Three Oil Producers: Three Ways of Life

ByABC News via logo
May 24, 2006, 7:29 AM

May 24, 2006 — -- Saudi Arabia, Norway and Venezuela are three of the world's most prolific oil producers, but each has very different ways of spending an oil fortune.

Saudi Arabia has the world's largest oil reserves. The latest oil boom allows the Saudis to live in luxury, surrounded by soaring skyscrapers and fashionable Western-style bars.

The Saudi government controls 100 percent of the oil. But, as the population balloons and the country shows the first signs of poverty in recent years, Saudi leaders are promising to share the wealth as never before.

Gasoline was cut to 61 cents a gallon. There is a new national fund for the poor, and teachers have been promised new schools.

Venezuela has some of the richest reserves in the Western Hemisphere and leftist President Hugo Chavez is buying influence abroad and at home. He has been giving an outpouring to his strongest supporters, the poor. ABC News visited socialist-style cooperatives that supply jobs, cheap groceries and free health care.

At gas stations in Venezuela, gas is the cheapest thing for sale. Bottled water costs 15 times as much as gasoline, which costs 11 cents a gallon.

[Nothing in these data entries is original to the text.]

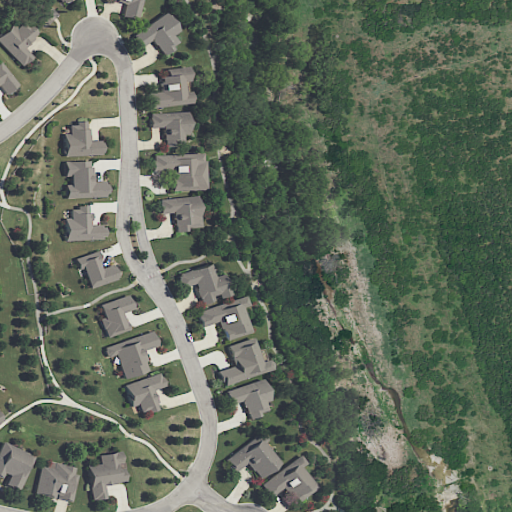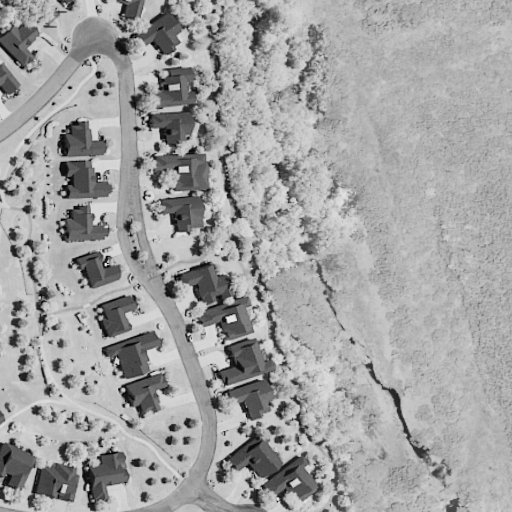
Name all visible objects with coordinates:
building: (63, 0)
building: (131, 8)
building: (156, 33)
building: (156, 33)
building: (18, 40)
building: (18, 41)
building: (5, 79)
building: (6, 80)
road: (51, 87)
building: (170, 87)
building: (171, 89)
road: (127, 101)
building: (169, 126)
building: (170, 126)
building: (79, 140)
building: (79, 141)
building: (181, 169)
building: (181, 170)
building: (81, 180)
building: (82, 180)
building: (180, 211)
building: (181, 211)
building: (81, 225)
building: (81, 225)
road: (139, 234)
road: (122, 239)
building: (94, 269)
building: (94, 269)
building: (204, 281)
building: (203, 283)
building: (115, 314)
building: (114, 315)
building: (225, 317)
building: (226, 317)
building: (131, 352)
building: (131, 353)
building: (242, 362)
building: (243, 362)
building: (144, 392)
building: (142, 393)
building: (248, 396)
building: (248, 397)
road: (207, 406)
building: (0, 420)
building: (252, 457)
building: (254, 457)
building: (14, 464)
building: (13, 465)
building: (105, 473)
building: (105, 473)
building: (55, 480)
building: (56, 480)
building: (290, 480)
building: (292, 481)
road: (207, 499)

Norway is the world's third-largest exporter and has quietly become the richest country in the world. Per capita, Norwegians are 25 percent richer than American, all because of vast oil fields in the icy waters of the North Sea.

Norway is saving nearly all its oil wealth by taxing oil profits by 78 percent to build a huge national savings account for when the oil dries up.

Even gasoline is heavily taxed. It costs $7.30 a gallon -- the world's most expensive price.